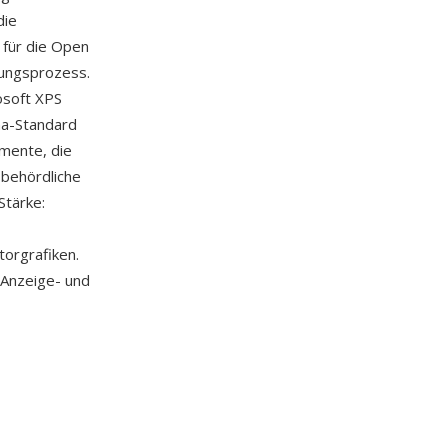
die
für die Open
rungsprozess.
osoft XPS
ma-Standard
umente, die
 behördliche
Stärke:
torgrafiken.
Anzeige- und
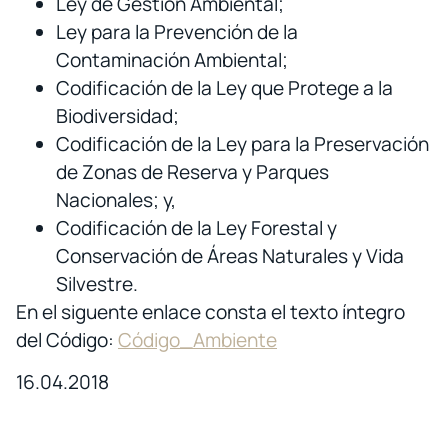
Ley de Gestión Ambiental;
Ley para la Prevención de la
Contaminación Ambiental;
Codificación de la Ley que Protege a la
Biodiversidad;
Codificación de la Ley para la Preservación
de Zonas de Reserva y Parques
Nacionales; y,
Codificación de la Ley Forestal y
Conservación de Áreas Naturales y Vida
Silvestre.
En el siguente enlace consta el texto íntegro
del Código:
Código_Ambiente
16.04.2018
_ _ _ _
*INSTRUCTIONS TO FOLLOW*. Would you filter the records and copy each line that contains the word "para"?

*WORKED SOLUTION*.
Ley para la Prevención de la
Codificación de la Ley para la Preservación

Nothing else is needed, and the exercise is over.